(Dataset entries)
★ ★ ★
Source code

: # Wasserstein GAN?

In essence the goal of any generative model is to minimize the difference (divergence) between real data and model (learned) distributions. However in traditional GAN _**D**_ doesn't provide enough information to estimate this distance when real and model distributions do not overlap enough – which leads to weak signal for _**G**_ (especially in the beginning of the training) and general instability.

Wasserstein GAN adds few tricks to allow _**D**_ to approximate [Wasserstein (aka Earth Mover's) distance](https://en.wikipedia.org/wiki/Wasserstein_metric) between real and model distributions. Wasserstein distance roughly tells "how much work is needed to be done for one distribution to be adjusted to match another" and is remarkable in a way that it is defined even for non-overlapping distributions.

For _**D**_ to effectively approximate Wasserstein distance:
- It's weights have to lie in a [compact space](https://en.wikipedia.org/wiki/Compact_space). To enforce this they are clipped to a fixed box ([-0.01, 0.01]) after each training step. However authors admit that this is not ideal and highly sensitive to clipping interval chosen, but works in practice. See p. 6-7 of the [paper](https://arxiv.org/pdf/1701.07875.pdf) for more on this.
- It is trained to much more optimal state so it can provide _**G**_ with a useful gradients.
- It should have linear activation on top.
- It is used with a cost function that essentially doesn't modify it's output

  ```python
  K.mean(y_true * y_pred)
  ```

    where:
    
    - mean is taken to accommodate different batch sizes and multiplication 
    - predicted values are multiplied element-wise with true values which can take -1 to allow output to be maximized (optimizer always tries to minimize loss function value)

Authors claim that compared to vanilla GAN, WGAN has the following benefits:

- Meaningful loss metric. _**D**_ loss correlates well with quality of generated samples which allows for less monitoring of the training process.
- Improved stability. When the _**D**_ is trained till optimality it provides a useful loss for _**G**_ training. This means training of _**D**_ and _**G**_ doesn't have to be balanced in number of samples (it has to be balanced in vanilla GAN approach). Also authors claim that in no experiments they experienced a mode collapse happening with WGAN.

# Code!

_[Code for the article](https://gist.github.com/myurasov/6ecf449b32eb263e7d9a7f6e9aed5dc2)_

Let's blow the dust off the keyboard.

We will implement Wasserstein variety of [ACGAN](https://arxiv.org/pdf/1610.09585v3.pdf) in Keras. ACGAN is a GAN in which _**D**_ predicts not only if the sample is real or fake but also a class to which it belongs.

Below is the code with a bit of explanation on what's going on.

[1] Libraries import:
★ ★ ★
▶ Work request
Some lines above may contain the string "much". State how many of them the records have, and nothing more.

▶ Response to this exercise
2